[[ SUPPLIED MATERIAL, beginning ]]

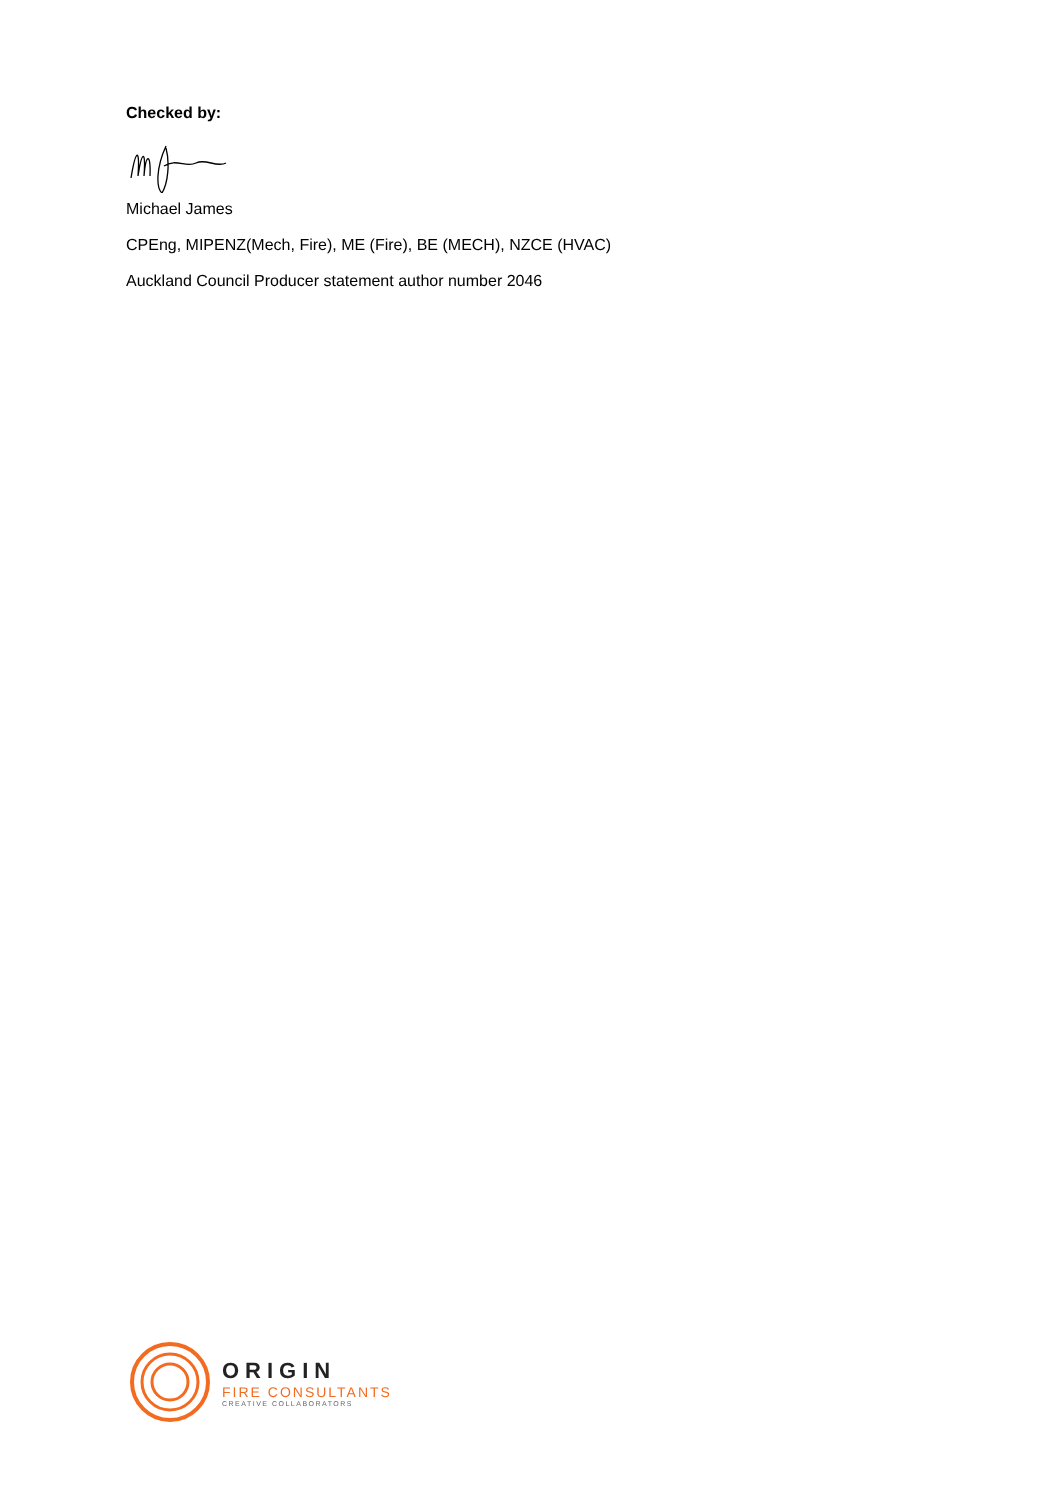Checked by:
Michael James
CPEng, MIPENZ(Mech, Fire), ME (Fire), BE (MECH), NZCE (HVAC)
Auckland Council Producer statement author number 2046
ORIGIN
FIRE CONSULTANTS
CREATIVE COLLABORATORS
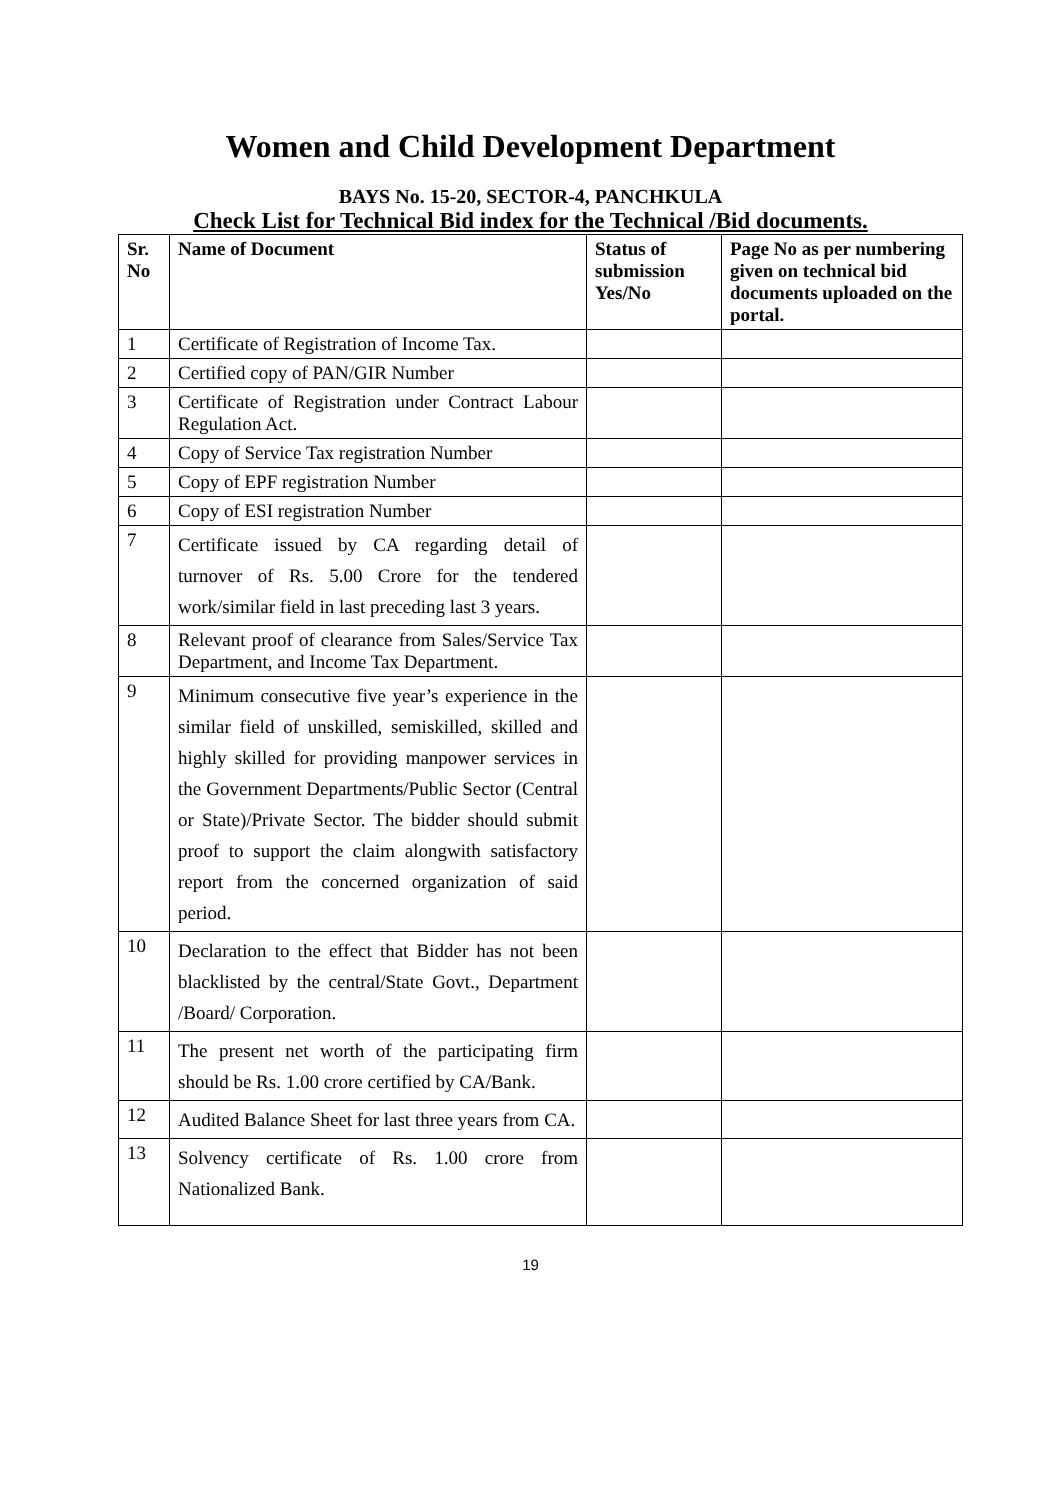Women and Child Development Department
BAYS No. 15-20, SECTOR-4, PANCHKULA
Check List for Technical Bid index for the Technical /Bid documents.
| Sr. No | Name of Document | Status of submission Yes/No | Page No as per numbering given on technical bid documents uploaded on the portal. |
| --- | --- | --- | --- |
| 1 | Certificate of Registration of Income Tax. | | |
| 2 | Certified copy of PAN/GIR Number | | |
| 3 | Certificate of Registration under Contract Labour Regulation Act. | | |
| 4 | Copy of Service Tax registration Number | | |
| 5 | Copy of EPF registration Number | | |
| 6 | Copy of ESI registration Number | | |
| 7 | Certificate issued by CA regarding detail of turnover of Rs. 5.00 Crore for the tendered work/similar field in last preceding last 3 years. | | |
| 8 | Relevant proof of clearance from Sales/Service Tax Department, and Income Tax Department. | | |
| 9 | Minimum consecutive five year’s experience in the similar field of unskilled, semiskilled, skilled and highly skilled for providing manpower services in the Government Departments/Public Sector (Central or State)/Private Sector. The bidder should submit proof to support the claim alongwith satisfactory report from the concerned organization of said period. | | |
| 10 | Declaration to the effect that Bidder has not been blacklisted by the central/State Govt., Department /Board/ Corporation. | | |
| 11 | The present net worth of the participating firm should be Rs. 1.00 crore certified by CA/Bank. | | |
| 12 | Audited Balance Sheet for last three years from CA. | | |
| 13 | Solvency certificate of Rs. 1.00 crore from Nationalized Bank. | | |
19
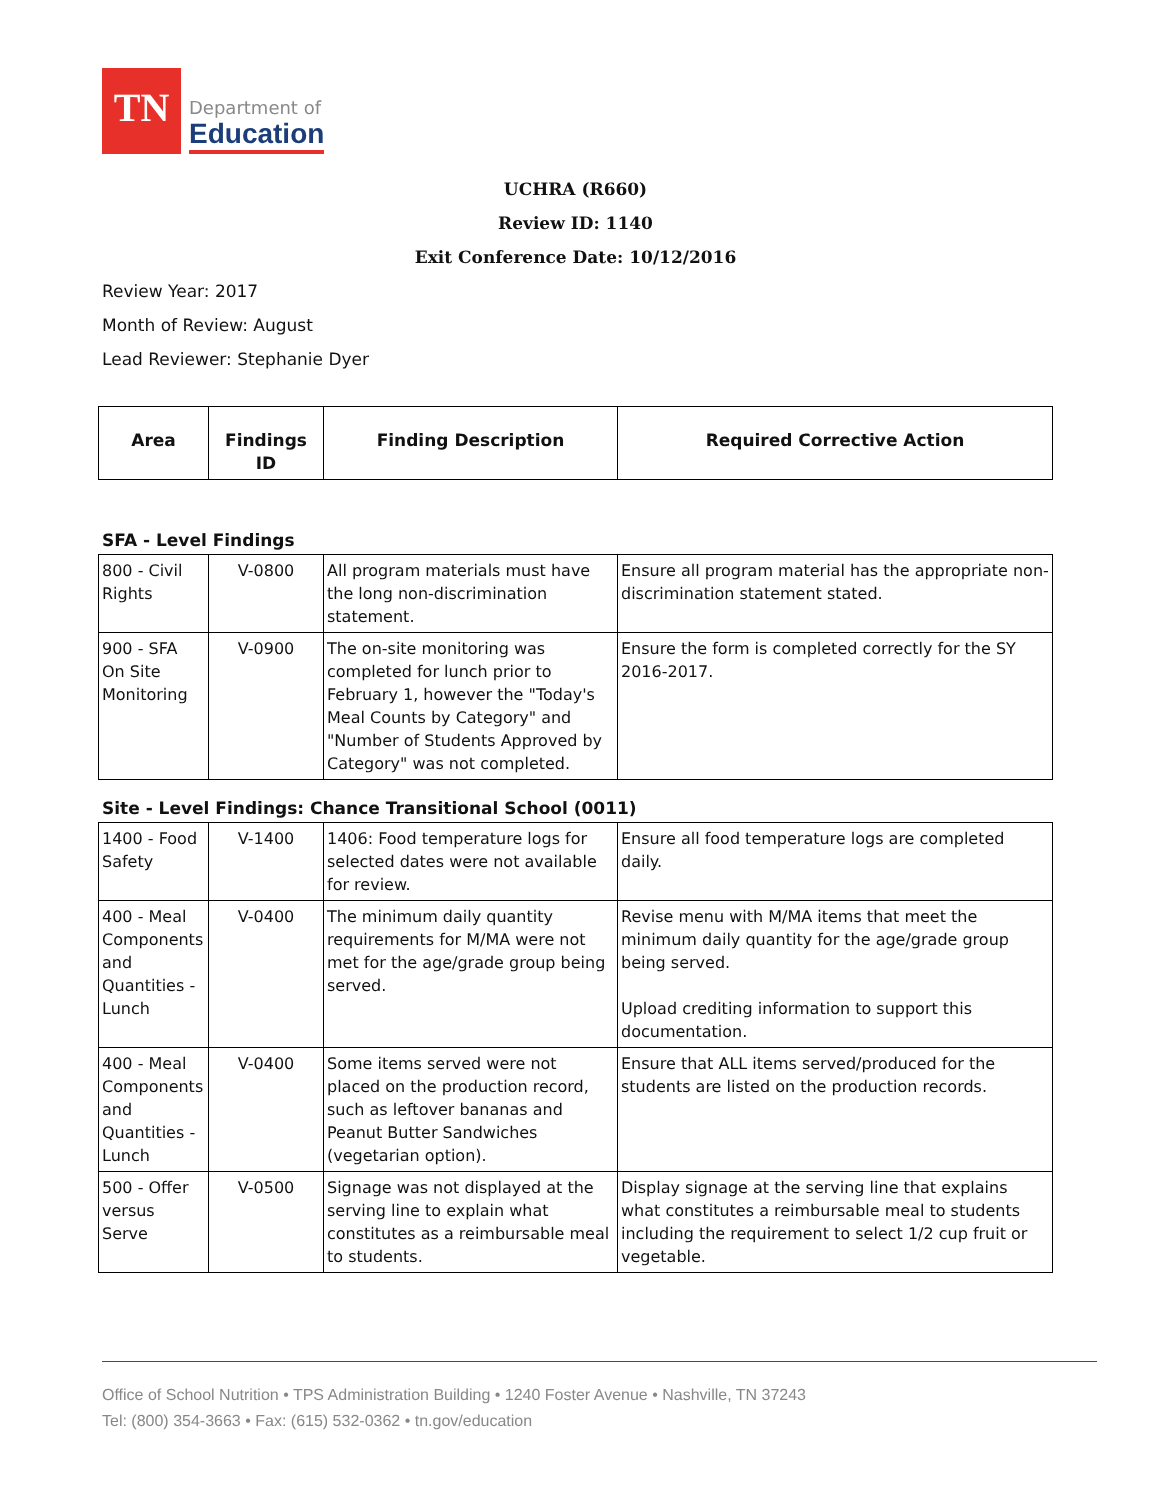TN
Department of
Education
UCHRA (R660)
Review ID: 1140
Exit Conference Date: 10/12/2016
Review Year: 2017
Month of Review: August
Lead Reviewer: Stephanie Dyer
| Area | Findings ID | Finding Description | Required Corrective Action |
| --- | --- | --- | --- |
SFA - Level Findings
| 800 - Civil Rights | V-0800 | All program materials must have the long non-discrimination statement. | Ensure all program material has the appropriate non-discrimination statement stated. |
| 900 - SFA On Site Monitoring | V-0900 | The on-site monitoring was completed for lunch prior to February 1, however the "Today's Meal Counts by Category" and "Number of Students Approved by Category" was not completed. | Ensure the form is completed correctly for the SY 2016-2017. |
Site - Level Findings: Chance Transitional School (0011)
| 1400 - Food Safety | V-1400 | 1406: Food temperature logs for selected dates were not available for review. | Ensure all food temperature logs are completed daily. |
| 400 - Meal Components and Quantities - Lunch | V-0400 | The minimum daily quantity requirements for M/MA were not met for the age/grade group being served. | Revise menu with M/MA items that meet the minimum daily quantity for the age/grade group being served. Upload crediting information to support this documentation. |
| 400 - Meal Components and Quantities - Lunch | V-0400 | Some items served were not placed on the production record, such as leftover bananas and Peanut Butter Sandwiches (vegetarian option). | Ensure that ALL items served/produced for the students are listed on the production records. |
| 500 - Offer versus Serve | V-0500 | Signage was not displayed at the serving line to explain what constitutes as a reimbursable meal to students. | Display signage at the serving line that explains what constitutes a reimbursable meal to students including the requirement to select 1/2 cup fruit or vegetable. |
Office of School Nutrition • TPS Administration Building • 1240 Foster Avenue • Nashville, TN 37243
Tel: (800) 354-3663 • Fax: (615) 532-0362 • tn.gov/education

[[ SUPPLIED MATERIAL, end ]]

■ **THE TASK**: Set down precisely the lines above between the line holding "SFA - Level Findings" and the line holding "completed daily. |", inclusive, and nothing beyond them.

■ **WRITTEN RESPONSE**:
SFA - Level Findings
| 800 - Civil Rights | V-0800 | All program materials must have the long non-discrimination statement. | Ensure all program material has the appropriate non-discrimination statement stated. |
| 900 - SFA On Site Monitoring | V-0900 | The on-site monitoring was completed for lunch prior to February 1, however the "Today's Meal Counts by Category" and "Number of Students Approved by Category" was not completed. | Ensure the form is completed correctly for the SY 2016-2017. |
Site - Level Findings: Chance Transitional School (0011)
| 1400 - Food Safety | V-1400 | 1406: Food temperature logs for selected dates were not available for review. | Ensure all food temperature logs are completed daily. |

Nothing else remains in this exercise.